◆ **Stored data entries**

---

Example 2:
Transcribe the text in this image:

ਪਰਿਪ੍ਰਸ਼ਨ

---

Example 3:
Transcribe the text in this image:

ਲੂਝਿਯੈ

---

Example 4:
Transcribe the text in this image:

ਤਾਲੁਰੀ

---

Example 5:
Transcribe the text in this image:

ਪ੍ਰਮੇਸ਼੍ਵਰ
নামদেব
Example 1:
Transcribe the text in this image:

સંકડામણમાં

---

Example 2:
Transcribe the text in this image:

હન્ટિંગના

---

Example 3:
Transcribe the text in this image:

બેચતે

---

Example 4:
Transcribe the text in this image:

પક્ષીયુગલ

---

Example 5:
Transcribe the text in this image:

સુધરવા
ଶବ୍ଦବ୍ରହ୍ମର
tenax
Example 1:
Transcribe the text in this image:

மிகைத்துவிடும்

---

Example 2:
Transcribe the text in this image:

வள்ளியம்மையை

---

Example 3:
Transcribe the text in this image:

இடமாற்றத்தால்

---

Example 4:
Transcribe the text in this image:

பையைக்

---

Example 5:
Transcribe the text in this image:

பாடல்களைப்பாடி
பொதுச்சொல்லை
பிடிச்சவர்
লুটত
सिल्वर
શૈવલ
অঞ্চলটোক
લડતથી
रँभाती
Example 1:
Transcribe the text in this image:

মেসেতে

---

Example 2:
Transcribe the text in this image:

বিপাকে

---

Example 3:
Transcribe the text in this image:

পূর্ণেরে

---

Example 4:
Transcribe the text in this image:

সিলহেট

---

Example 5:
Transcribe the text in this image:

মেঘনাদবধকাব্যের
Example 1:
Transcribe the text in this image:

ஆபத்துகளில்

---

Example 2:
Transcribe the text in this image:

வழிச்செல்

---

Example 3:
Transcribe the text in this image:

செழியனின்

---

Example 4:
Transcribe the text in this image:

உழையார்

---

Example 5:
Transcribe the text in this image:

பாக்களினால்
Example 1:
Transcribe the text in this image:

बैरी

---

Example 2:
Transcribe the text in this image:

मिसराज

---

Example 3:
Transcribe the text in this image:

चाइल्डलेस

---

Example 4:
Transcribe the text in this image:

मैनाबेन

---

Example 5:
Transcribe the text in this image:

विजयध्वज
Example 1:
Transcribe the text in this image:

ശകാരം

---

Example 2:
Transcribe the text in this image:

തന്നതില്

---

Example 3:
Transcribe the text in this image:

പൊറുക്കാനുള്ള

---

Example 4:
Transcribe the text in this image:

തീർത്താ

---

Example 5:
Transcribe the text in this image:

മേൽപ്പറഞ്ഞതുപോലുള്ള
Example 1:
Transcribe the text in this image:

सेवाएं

◆ **Activity**
Your task is to output all of the data above word for word.

◆ **Answer box**
---

Example 2:
Transcribe the text in this image:

ਪਰਿਪ੍ਰਸ਼ਨ

---

Example 3:
Transcribe the text in this image:

ਲੂਝਿਯੈ

---

Example 4:
Transcribe the text in this image:

ਤਾਲੁਰੀ

---

Example 5:
Transcribe the text in this image:

ਪ੍ਰਮੇਸ਼੍ਵਰ
নামদেব
Example 1:
Transcribe the text in this image:

સંકડામણમાં

---

Example 2:
Transcribe the text in this image:

હન્ટિંગના

---

Example 3:
Transcribe the text in this image:

બેચતે

---

Example 4:
Transcribe the text in this image:

પક્ષીયુગલ

---

Example 5:
Transcribe the text in this image:

સુધરવા
ଶବ୍ଦବ୍ରହ୍ମର
tenax
Example 1:
Transcribe the text in this image:

மிகைத்துவிடும்

---

Example 2:
Transcribe the text in this image:

வள்ளியம்மையை

---

Example 3:
Transcribe the text in this image:

இடமாற்றத்தால்

---

Example 4:
Transcribe the text in this image:

பையைக்

---

Example 5:
Transcribe the text in this image:

பாடல்களைப்பாடி
பொதுச்சொல்லை
பிடிச்சவர்
লুটত
सिल्वर
શૈવલ
অঞ্চলটোক
લડતથી
रँभाती
Example 1:
Transcribe the text in this image:

মেসেতে

---

Example 2:
Transcribe the text in this image:

বিপাকে

---

Example 3:
Transcribe the text in this image:

পূর্ণেরে

---

Example 4:
Transcribe the text in this image:

সিলহেট

---

Example 5:
Transcribe the text in this image:

মেঘনাদবধকাব্যের
Example 1:
Transcribe the text in this image:

ஆபத்துகளில்

---

Example 2:
Transcribe the text in this image:

வழிச்செல்

---

Example 3:
Transcribe the text in this image:

செழியனின்

---

Example 4:
Transcribe the text in this image:

உழையார்

---

Example 5:
Transcribe the text in this image:

பாக்களினால்
Example 1:
Transcribe the text in this image:

बैरी

---

Example 2:
Transcribe the text in this image:

मिसराज

---

Example 3:
Transcribe the text in this image:

चाइल्डलेस

---

Example 4:
Transcribe the text in this image:

मैनाबेन

---

Example 5:
Transcribe the text in this image:

विजयध्वज
Example 1:
Transcribe the text in this image:

ശകാരം

---

Example 2:
Transcribe the text in this image:

തന്നതില്

---

Example 3:
Transcribe the text in this image:

പൊറുക്കാനുള്ള

---

Example 4:
Transcribe the text in this image:

തീർത്താ

---

Example 5:
Transcribe the text in this image:

മേൽപ്പറഞ്ഞതുപോലുള്ള
Example 1:
Transcribe the text in this image:

सेवाएं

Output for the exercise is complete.